Here is an article one of our PT’s wrote that I wanted to pass on.
The way a child’s feet contact the ground can affect how they stand, walk, and play. Many questions arise when a new walker appears to be walking differently than their peers. Some of the common questions asked occur when parents or caregivers notice that their child is walking on the inside of their feet, the outside of their feet, or clinching their toes while standing and walking.
Developmentally there are periods of time where infants walk on the inside of their foot, on the outside of their foot, or clinch their toes gripping the floor that can be normal for where they are in their development of walking skills. However, these deviations can also indicate the need for orthotic intervention when present at a greater magnitude or outside a period of time where it is developmentally appropriate.
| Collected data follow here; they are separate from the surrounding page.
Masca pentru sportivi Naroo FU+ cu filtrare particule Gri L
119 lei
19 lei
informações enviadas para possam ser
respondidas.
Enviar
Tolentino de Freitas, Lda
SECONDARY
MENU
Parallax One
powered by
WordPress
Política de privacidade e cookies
When a child walks on the inside of their foot it is called pronation. Developmentally, children pronate when they first start standing, cruising, and walking. This happens for a variety of reasons including that infants have not yet developed the small muscles in their foot yet and they stand with their feet farther apart in order to improve their stability. When an infant widens their stance to increase their stability and does not yet have developed muscles in their foot their weight falls to the inside of their foot resulting in pronation. While it is normal in a new walker/stander to pronate until they develop strength in the small muscles of their foot and are able to walk with their feet right underneath them, infants who are unable to walk due to pronation or continue to pronate despite progressing through the normal developmental stage may benefit from orthotics to help them align their feet.
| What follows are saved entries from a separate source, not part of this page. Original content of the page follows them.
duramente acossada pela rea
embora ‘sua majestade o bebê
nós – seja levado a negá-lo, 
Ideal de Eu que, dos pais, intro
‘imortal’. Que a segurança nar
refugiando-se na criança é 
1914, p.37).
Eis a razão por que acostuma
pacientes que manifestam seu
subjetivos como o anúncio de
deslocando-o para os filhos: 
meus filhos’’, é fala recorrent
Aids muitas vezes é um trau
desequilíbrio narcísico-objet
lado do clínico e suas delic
When a child walks on the outside of their foot it is called supination. Infants, toddlers, and kids can supinate their feet while walking for a variety of reasons and can produce increased rigidity in their foot. Supination can occur because a child is tensing their foot either voluntarily or involuntarily or due to a lack of motion in the foot. In many cases, when a child supinates their foot, whether voluntary or not, they are not aware that they are doing it. This can be because they do not have the ability to relax their foot or because they are subconsciously activating all the muscles in their foot, or co-contracting, in an attempt to produce stability. While kids generally grow out of co-contraction as their stability and coordination improves kids that do not may also benefit from orthotics the help them relax and align their feet.
If you notice your child having difficulty walking due to pronation or supination that does not appear normal you should ask your child’s health care professional to help you determine if intervention is necessary.